RECORDS SHOWN Block Start

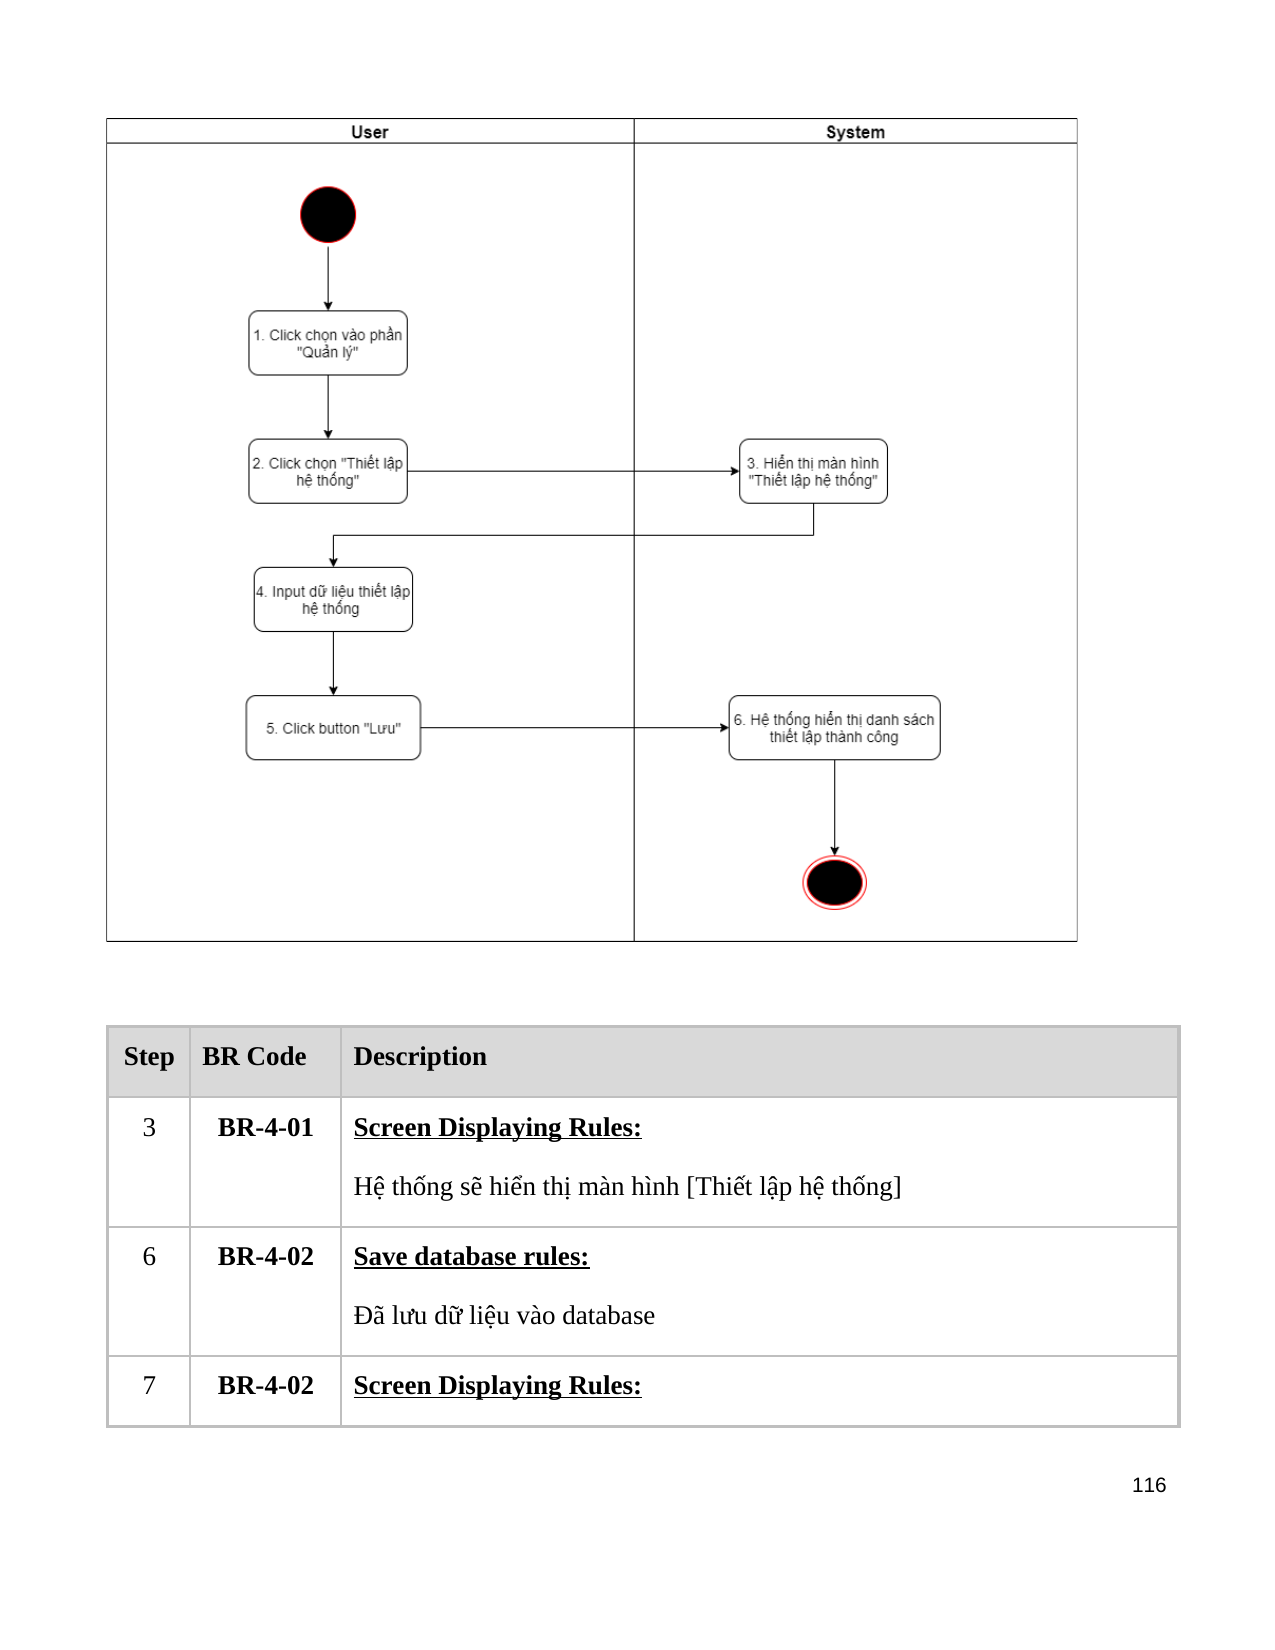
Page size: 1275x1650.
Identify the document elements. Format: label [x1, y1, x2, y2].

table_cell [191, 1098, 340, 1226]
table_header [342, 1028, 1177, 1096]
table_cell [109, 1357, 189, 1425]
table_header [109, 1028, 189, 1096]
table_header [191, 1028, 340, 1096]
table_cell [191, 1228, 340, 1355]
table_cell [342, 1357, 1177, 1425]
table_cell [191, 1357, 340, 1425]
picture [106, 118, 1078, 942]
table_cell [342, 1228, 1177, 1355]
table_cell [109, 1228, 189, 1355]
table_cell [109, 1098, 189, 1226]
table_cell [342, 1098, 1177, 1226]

RECORDS SHOWN Block End

### TASK DETAILS
Your copy should match every record exactly and contain no pictures.

### REPLY TO THE EXERCISE
Page size: 1275x1650.
Identify the document elements. Format: label [x1, y1, x2, y2].

table_cell [191, 1098, 340, 1226]
table_header [342, 1028, 1177, 1096]
table_cell [109, 1357, 189, 1425]
table_header [109, 1028, 189, 1096]
table_header [191, 1028, 340, 1096]
table_cell [191, 1228, 340, 1355]
table_cell [342, 1357, 1177, 1425]
table_cell [191, 1357, 340, 1425]
picture [106, 118, 1078, 942]
table_cell [342, 1228, 1177, 1355]
table_cell [109, 1228, 189, 1355]
table_cell [109, 1098, 189, 1226]
table_cell [342, 1098, 1177, 1226]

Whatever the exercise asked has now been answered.